Une avocate et deux chroniqueurs victimes de la répression en Tunisie
Le siège du colauréat du Nobel de la paix 2015 attaqué par les forces de l’ordre, trois personnalités des médias arrêtées et des Subsahariens en boucs émissaires. Le marathon répressif qui sévit dans le pays a accéléré ce week-end. Tout commence pourtant par un sprint, à Tunis, vendredi. Celui de l’avocate Sonia Dahmani entre un parking de Bab Bnet et la Maison de l’avocat. Convoquée par une juge, elle fait mine de se diriger vers le tribunal de Tunis pour, au dernier moment, changer de trottoir et se réfugier au siège du Barreau des avocats, juste en face.
«J’ai couru à fond. Les policiers m’ont repérée mais trop tard», sourit Sonia Dahmani samedi après-midi, au milieu d’une dizaine de confrères et amis venus la soutenir. L’avocate a un plan: lancer, depuis ce sanctuaire, la résistance contre un régime qu’elle considère comme dictatorial. A ses côtés, l’ancien bâtonnier Chawki Tabib précise alors: «Même la police de Ben Ali n’est jamais entrée ici.» «La police nous a assuré que tant que Sonia serait dans la Maison, elle ne serait pas arrêtée», assure un autre avocat. A 19 h 45 pourtant, une trentaine d’hommes en civil mais cagoulés débarquent au siège du corécipiendaire du Nobel de la paix pour s’emparer de force de Sonia Dahmani, molestant deux avocats, et cassant la caméra de la chaîne de télé France 24, alors en plein direct. Ce centre historique de l’opposition depuis Bourguiba a été violé parce que mardi, à la télé, Sonia Dahmani avait interpellé un thuriféraire du président Kaïs Saïed, qui assurait que les Subsahariens avaient pour but de s’implanter en Tunisie, cet «extraordinaire pays». «De quel pays extraordinaire parle-t-on ? avait rétorqué l’avocate. Celui que la moitié des jeunes veulent quitter?» Une juge avait aussitôt émis un mandat d’amener au titre de l’article 24 du décret 54 qui punit de cinq ans de prison la diffusion «de fausses nouvelles […] dans le but […] de porter préjudice à la sûreté publique».

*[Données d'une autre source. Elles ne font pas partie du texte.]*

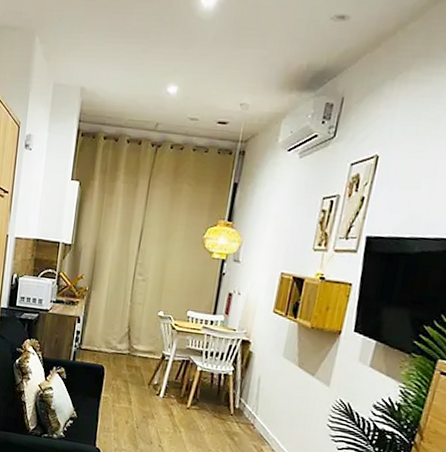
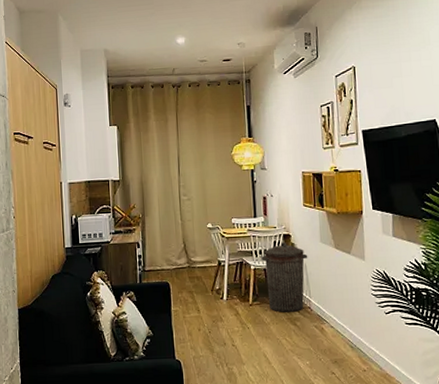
trash can: none [208,348,265,426] -> present [261,242,308,312]

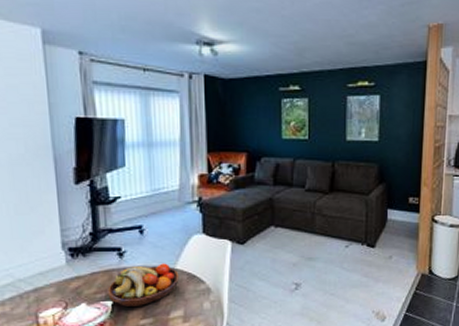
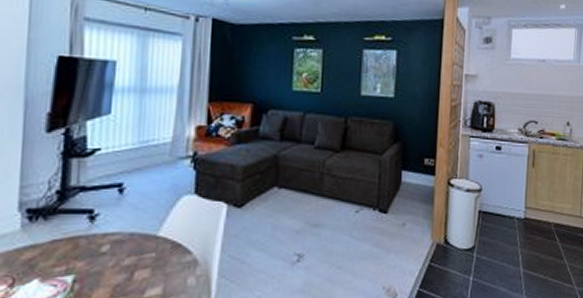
fruit bowl: present [107,263,179,307] -> none [69,229,162,283]

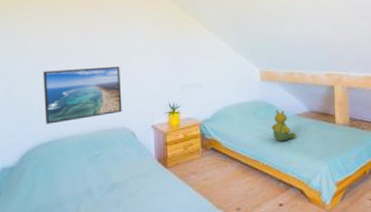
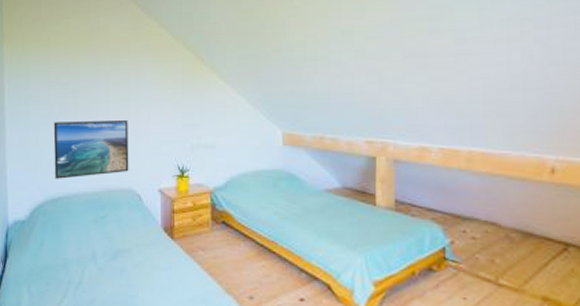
teddy bear: present [271,109,297,142] -> none [294,181,325,222]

Puis, samedi soir, ce sont Borhen Bsaies, présentateur d’une émission radio, et Mourad Zeghidi, ex-journaliste sportif de Canal+ devenu chroniqueur politique, qui ont été arrêtés, sur la même base légale que l’avocate. Sur les réseaux sociaux, Me Ghazi Mrabet, avocat de Mourad Zeghidi, dénonce une arrestation politique: «Le parquet a décidé la détention provisoire de mon client du fait de ses analyses politiques.» Le chroniqueur a eu droit à une arrestation spectaculaire : une dizaine de policiers sont venus chez lui et ont pris son ordinateur, celui de sa fille et son téléphone. Selon nos informations, les forces de l’ordre ont été courtoises, certains membres précisant au futur détenu qu’ils l’appréciaient. L’interrogatoire a essentiellement tourné autour de ses analyses politiques. Le porte-parole du tribunal de première instance de Tunis, Mohamed Zitouna, s’est résolu, dimanche, à prendre la parole : Sonia Dahmani étant «une fugitive», son arrestation était justifiée, l’affaire n’ayant rien à voir avec sa fonction d’avocate et l’intrusion dans la Maison de l’avocat est légale. Quant à Mourad Zeghidi et Borhen Bsaies, ils font «l’objet d’une enquête sous la supervision du procureur de la République», leurs arrestations sont donc normales.
L’ordre des avocats a appelé à une grève dans les tribunaux à partir de lundi, afin de dénoncer «la prise d’assaut» de leur siège et l’arrestation de leur consoeur. Dimanche, le Front du salut, principale force politique d’opposition, organisait une manifestation pour exiger une date précise pour le scrutin présidentiel prévu cet automne. Mais seuls quelques centaines d’opposants sont venus. «Les gens ont peur et sont fatigués parce qu’ils ont vu que pendant dix ans, les manifestations ne marchaient pas», analyse Hatem Nafti. Pour le politiste, ce «tour de vis ne fait que commencer» car Kaïs Saïed «craint de ne pas être réélu» du fait de la paupérisation de la population et car «les principaux partenaires de la Tunisie [France en tête, ndlr] le soutiennent parce qu’il est un excellent gardefrontière».